Accarigi is also known to have exchanged letters with Pietro Metastasio (1698–1782), the Vienna-based poeta cesareo whose lyric dramas and verse dominated European literary taste in the mid-eighteenth century, between 1762 and 1764. Metastasio had been adopted as a child by the Arcadian founder Gian Vincenzo Gravina and maintained an enormous correspondence with Italian literary figures throughout his career.

She died of apoplexy in Siena on 15 August 1786, aged 67.

==Works==
Accarigi often wrote anonymously, and all of Accarigi's surviving works appear in anthologies rather than as independent novels or poetry collections. From her letters with Metastasio, it is apparent that she composed a tragedy on the subject of Tomyris, the Scythian queen celebrated in antiquity for her defeat of Cyrus the Great, in 1762. In one of his letters to her, Metastasio critiqued her handling of the heroine's dramatic arc: following a precedent set by the playwright Marc'Antonio Ingegneri, Accarigi had Tomyris undergo an abrupt change of character near the play's conclusion, but unlike Ingegneri, without softening the transition through repentance. The result, Metastasio argued, was a "duplicity of character" as jarring to dramatic principles as parallel fifths are to musical harmony, since the heroine retains heroic and grandiose sentiments incompatible with her supposed conversion. He believed that the complexity and nuance of the character did not suit the theater, which demands clearly defined characters. The tragedy was apparently never published; a contemporary critic described its loss as regrettable given the exceptional talent of its author and the distinguished guidance she had received.
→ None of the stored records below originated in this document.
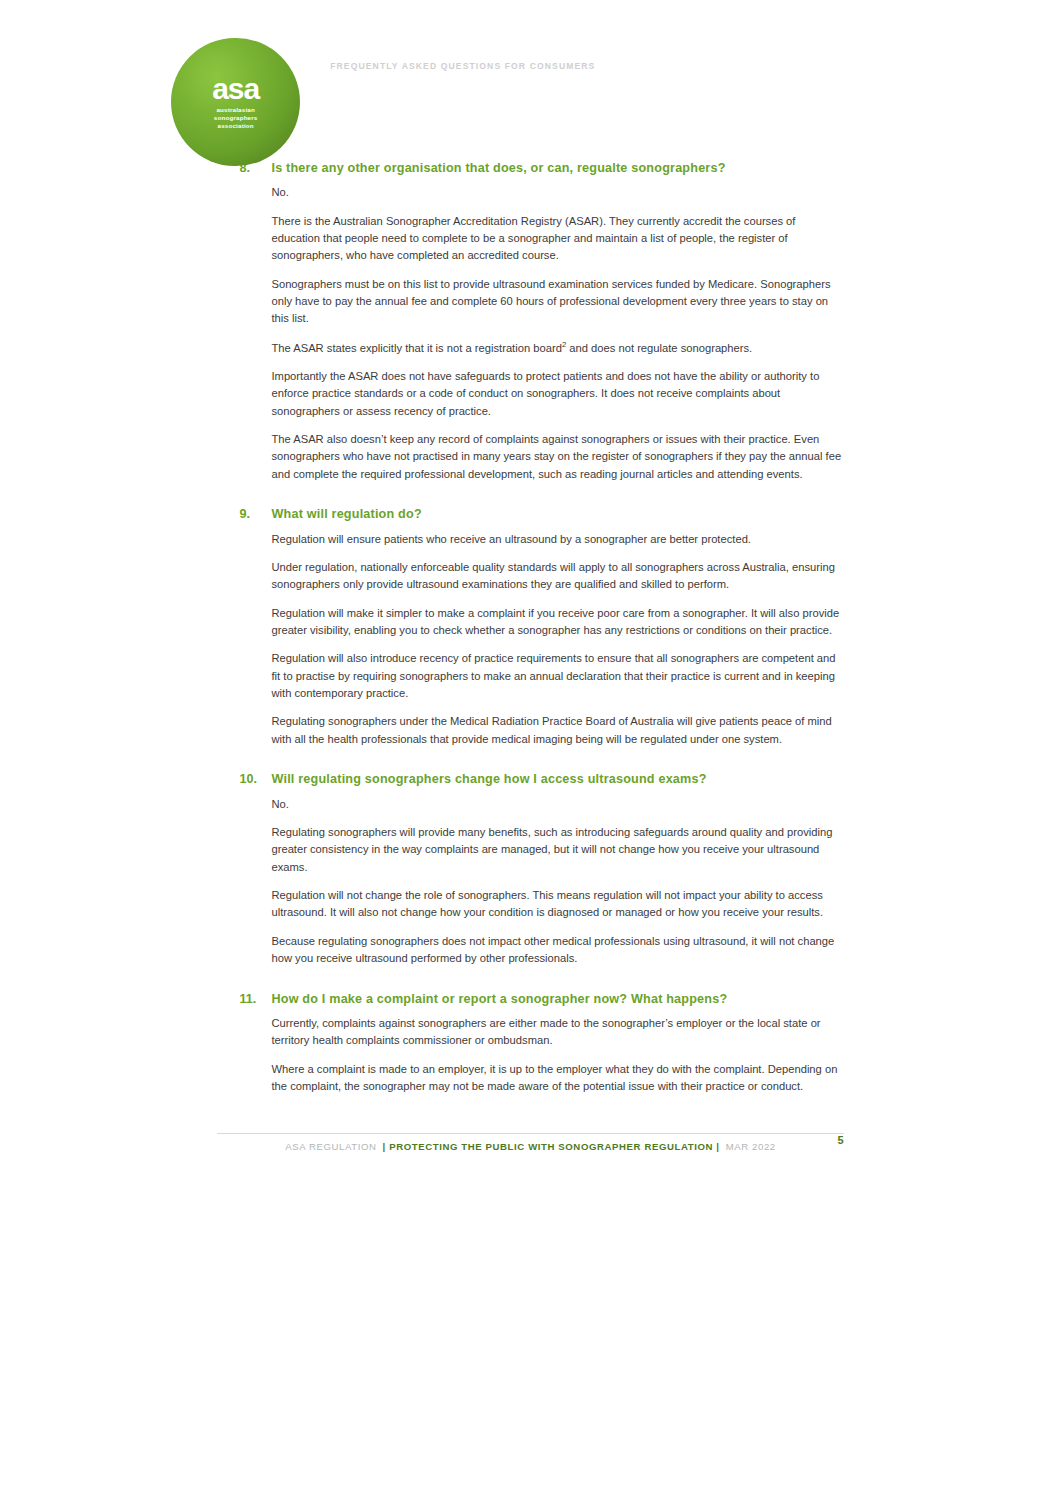asa
australasian
sonographers
association
Frequently asked questions for consumers
8.
Is there any other organisation that does, or can, regualte sonographers?
No.
There is the Australian Sonographer Accreditation Registry (ASAR). They currently accredit the courses of education that people need to complete to be a sonographer and maintain a list of people, the register of sonographers, who have completed an accredited course.
Sonographers must be on this list to provide ultrasound examination services funded by Medicare. Sonographers only have to pay the annual fee and complete 60 hours of professional development every three years to stay on this list.
The ASAR states explicitly that it is not a registration board2 and does not regulate sonographers.
Importantly the ASAR does not have safeguards to protect patients and does not have the ability or authority to enforce practice standards or a code of conduct on sonographers. It does not receive complaints about sonographers or assess recency of practice.
The ASAR also doesn’t keep any record of complaints against sonographers or issues with their practice. Even sonographers who have not practised in many years stay on the register of sonographers if they pay the annual fee and complete the required professional development, such as reading journal articles and attending events.
9.
What will regulation do?
Regulation will ensure patients who receive an ultrasound by a sonographer are better protected.
Under regulation, nationally enforceable quality standards will apply to all sonographers across Australia, ensuring sonographers only provide ultrasound examinations they are qualified and skilled to perform.
Regulation will make it simpler to make a complaint if you receive poor care from a sonographer. It will also provide greater visibility, enabling you to check whether a sonographer has any restrictions or conditions on their practice.
Regulation will also introduce recency of practice requirements to ensure that all sonographers are competent and fit to practise by requiring sonographers to make an annual declaration that their practice is current and in keeping with contemporary practice.
Regulating sonographers under the Medical Radiation Practice Board of Australia will give patients peace of mind with all the health professionals that provide medical imaging being will be regulated under one system.
10.
Will regulating sonographers change how I access ultrasound exams?
No.
Regulating sonographers will provide many benefits, such as introducing safeguards around quality and providing greater consistency in the way complaints are managed, but it will not change how you receive your ultrasound exams.
Regulation will not change the role of sonographers. This means regulation will not impact your ability to access ultrasound. It will also not change how your condition is diagnosed or managed or how you receive your results.
Because regulating sonographers does not impact other medical professionals using ultrasound, it will not change how you receive ultrasound performed by other professionals.
11.
How do I make a complaint or report a sonographer now? What happens?
Currently, complaints against sonographers are either made to the sonographer’s employer or the local state or territory health complaints commissioner or ombudsman.
Where a complaint is made to an employer, it is up to the employer what they do with the complaint. Depending on the complaint, the sonographer may not be made aware of the potential issue with their practice or conduct.
ASA Regulation | Protecting the public with sonographer regulation | Mar 2022 5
Some of her poetry was published in a wedding anthology printed in 1758 by the Pallade press in Rome. The volume celebrated the marriage between the Corsini and Barberini families, two of Rome's most distinguished aristocratic houses. Her inclusion in a publication of such prestige and social reach demonstrates the extent of her influence outside of Siena.
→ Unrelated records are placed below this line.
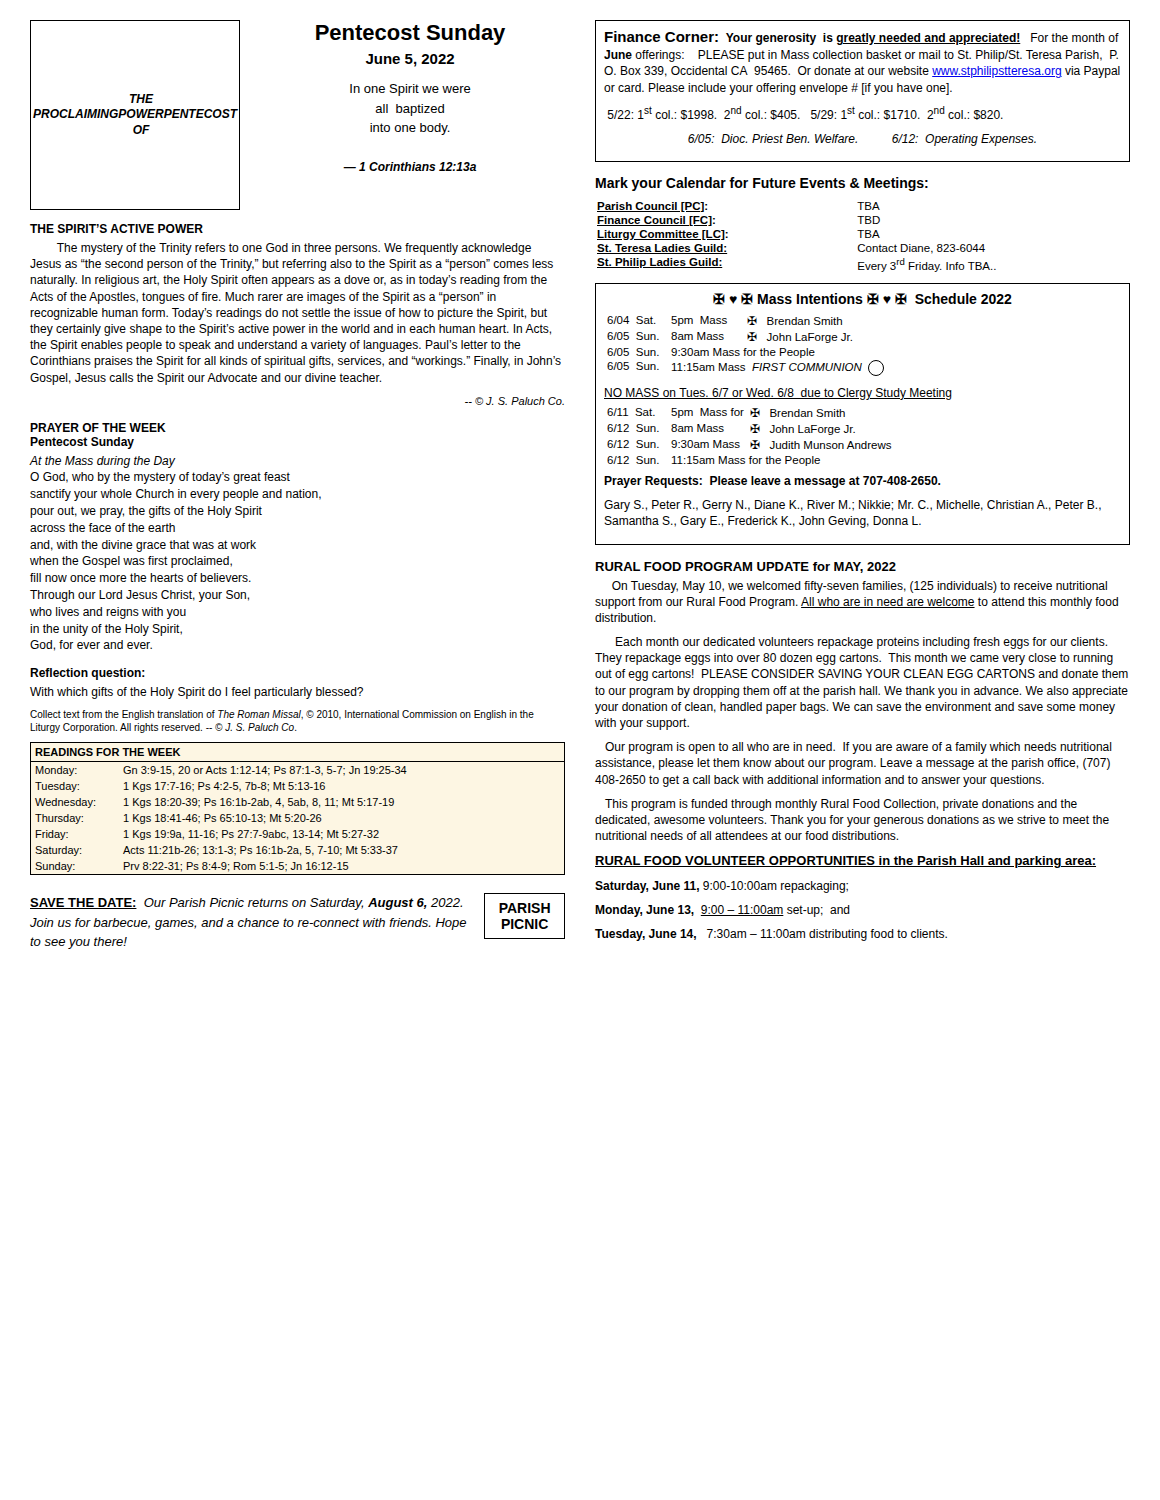PROCLAIMING THE POWER OF PENTECOST
Pentecost Sunday
June 5, 2022
In one Spirit we were
all baptized
into one body.
— 1 Corinthians 12:13a
THE SPIRIT’S ACTIVE POWER
The mystery of the Trinity refers to one God in three persons. We frequently acknowledge Jesus as “the second person of the Trinity,” but referring also to the Spirit as a “person” comes less naturally. In religious art, the Holy Spirit often appears as a dove or, as in today’s reading from the Acts of the Apostles, tongues of fire. Much rarer are images of the Spirit as a “person” in recognizable human form. Today’s readings do not settle the issue of how to picture the Spirit, but they certainly give shape to the Spirit’s active power in the world and in each human heart. In Acts, the Spirit enables people to speak and understand a variety of languages. Paul’s letter to the Corinthians praises the Spirit for all kinds of spiritual gifts, services, and “workings.” Finally, in John’s Gospel, Jesus calls the Spirit our Advocate and our divine teacher.
-- © J. S. Paluch Co.
PRAYER OF THE WEEK
Pentecost Sunday
At the Mass during the Day
O God, who by the mystery of today’s great feast
sanctify your whole Church in every people and nation,
pour out, we pray, the gifts of the Holy Spirit
across the face of the earth
and, with the divine grace that was at work
when the Gospel was first proclaimed,
fill now once more the hearts of believers.
Through our Lord Jesus Christ, your Son,
who lives and reigns with you
in the unity of the Holy Spirit,
God, for ever and ever.
Reflection question:
With which gifts of the Holy Spirit do I feel particularly blessed?
Collect text from the English translation of The Roman Missal, © 2010, International Commission on English in the Liturgy Corporation. All rights reserved. -- © J. S. Paluch Co.
READINGS FOR THE WEEK
| Monday: | Gn 3:9-15, 20 or Acts 1:12-14; Ps 87:1-3, 5-7; Jn 19:25-34 |
| Tuesday: | 1 Kgs 17:7-16; Ps 4:2-5, 7b-8; Mt 5:13-16 |
| Wednesday: | 1 Kgs 18:20-39; Ps 16:1b-2ab, 4, 5ab, 8, 11; Mt 5:17-19 |
| Thursday: | 1 Kgs 18:41-46; Ps 65:10-13; Mt 5:20-26 |
| Friday: | 1 Kgs 19:9a, 11-16; Ps 27:7-9abc, 13-14; Mt 5:27-32 |
| Saturday: | Acts 11:21b-26; 13:1-3; Ps 16:1b-2a, 5, 7-10; Mt 5:33-37 |
| Sunday: | Prv 8:22-31; Ps 8:4-9; Rom 5:1-5; Jn 16:12-15 |
SAVE THE DATE: Our Parish Picnic returns on Saturday, August 6, 2022. Join us for barbecue, games, and a chance to re-connect with friends. Hope to see you there!
PARISH PICNIC
Finance Corner: Your generosity is greatly needed and appreciated! For the month of June offerings: PLEASE put in Mass collection basket or mail to St. Philip/St. Teresa Parish, P. O. Box 339, Occidental CA 95465. Or donate at our website www.stphilipstteresa.org via Paypal or card. Please include your offering envelope # [if you have one].
5/22: 1st col.: $1998. 2nd col.: $405. 5/29: 1st col.: $1710. 2nd col.: $820.
6/05: Dioc. Priest Ben. Welfare. 6/12: Operating Expenses.
Mark your Calendar for Future Events & Meetings:
| Parish Council [PC] : | TBA |
| Finance Council [FC] : | TBD |
| Liturgy Committee [LC] : | TBA |
| St. Teresa Ladies Guild: | Contact Diane, 823-6044 |
| St. Philip Ladies Guild: | Every 3 rd Friday. Info TBA.. |
✠ ♥ ✠ Mass Intentions ✠ ♥ ✠ Schedule 2022
| 6/04 Sat. | 5pm Mass | ✠ Brendan Smith |
| 6/05 Sun. | 8am Mass | ✠ John LaForge Jr. |
| 6/05 Sun. | 9:30am Mass for the People |
| 6/05 Sun. | 11:15am Mass FIRST COMMUNION |
NO MASS on Tues. 6/7 or Wed. 6/8 due to Clergy Study Meeting
| 6/11 Sat. | 5pm Mass for | ✠ Brendan Smith |
| 6/12 Sun. | 8am Mass | ✠ John LaForge Jr. |
| 6/12 Sun. | 9:30am Mass | ✠ Judith Munson Andrews |
| 6/12 Sun. | 11:15am Mass for the People |
Prayer Requests: Please leave a message at 707-408-2650.
Gary S., Peter R., Gerry N., Diane K., River M.; Nikkie; Mr. C., Michelle, Christian A., Peter B., Samantha S., Gary E., Frederick K., John Geving, Donna L.
RURAL FOOD PROGRAM UPDATE for MAY, 2022
On Tuesday, May 10, we welcomed fifty-seven families, (125 individuals) to receive nutritional support from our Rural Food Program. All who are in need are welcome to attend this monthly food distribution.
Each month our dedicated volunteers repackage proteins including fresh eggs for our clients. They repackage eggs into over 80 dozen egg cartons. This month we came very close to running out of egg cartons! PLEASE CONSIDER SAVING YOUR CLEAN EGG CARTONS and donate them to our program by dropping them off at the parish hall. We thank you in advance. We also appreciate your donation of clean, handled paper bags. We can save the environment and save some money with your support.
Our program is open to all who are in need. If you are aware of a family which needs nutritional assistance, please let them know about our program. Leave a message at the parish office, (707) 408-2650 to get a call back with additional information and to answer your questions.
This program is funded through monthly Rural Food Collection, private donations and the dedicated, awesome volunteers. Thank you for your generous donations as we strive to meet the nutritional needs of all attendees at our food distributions.
RURAL FOOD VOLUNTEER OPPORTUNITIES in the Parish Hall and parking area:
Saturday, June 11, 9:00-10:00am repackaging;
Monday, June 13, 9:00 – 11:00am set-up; and
Tuesday, June 14, 7:30am – 11:00am distributing food to clients.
In 1767, Accarigi contributed a componimento drammatico, a short dramatic or cantata-like piece, to a volume of commemorative poetry published in Siena by the printer Francesco Rossi. The work was produced to honor the ceremonial arrival of distinguished visitors to the city. Such pieces were a standard genre of academic literary culture in eighteenth-century Italy, commissioned to mark important political events. No standalone volume of her verse is known to survive.